Spatial grounding data:
========================================================================

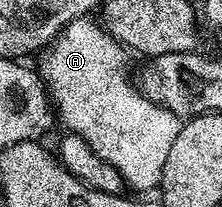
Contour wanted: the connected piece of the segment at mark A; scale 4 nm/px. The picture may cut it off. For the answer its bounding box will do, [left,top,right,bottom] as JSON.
[39,16,183,191]

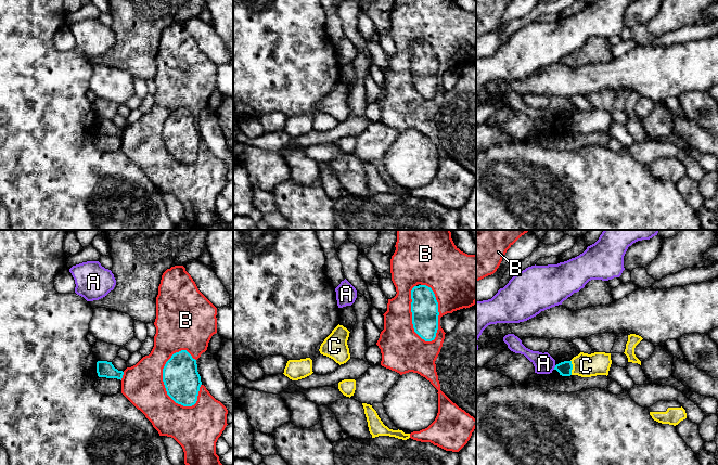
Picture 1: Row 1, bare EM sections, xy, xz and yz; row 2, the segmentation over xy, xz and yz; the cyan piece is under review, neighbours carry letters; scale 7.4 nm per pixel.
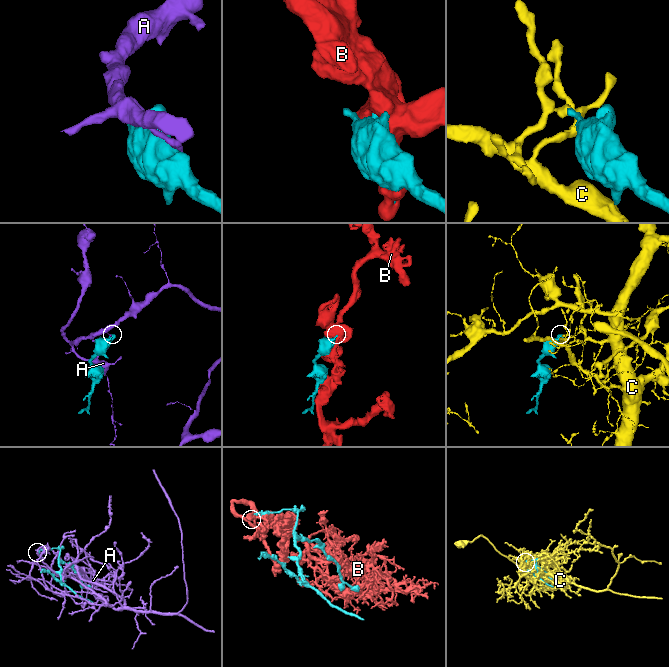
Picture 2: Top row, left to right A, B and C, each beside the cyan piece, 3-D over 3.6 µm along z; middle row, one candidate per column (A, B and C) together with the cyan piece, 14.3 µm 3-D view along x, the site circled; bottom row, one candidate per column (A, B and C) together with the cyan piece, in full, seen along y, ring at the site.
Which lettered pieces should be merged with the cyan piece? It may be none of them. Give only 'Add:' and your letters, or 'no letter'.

========================================================================

> [What you should do]: Your task is to return each line of the data above that contains the string "over".

> [Solution for this exercise]:
Picture 1: Row 1, bare EM sections, xy, xz and yz; row 2, the segmentation over xy, xz and yz; the cyan piece is under review, neighbours carry letters; scale 7.4 nm per pixel.
Picture 2: Top row, left to right A, B and C, each beside the cyan piece, 3-D over 3.6 µm along z; middle row, one candidate per column (A, B and C) together with the cyan piece, 14.3 µm 3-D view along x, the site circled; bottom row, one candidate per column (A, B and C) together with the cyan piece, in full, seen along y, ring at the site.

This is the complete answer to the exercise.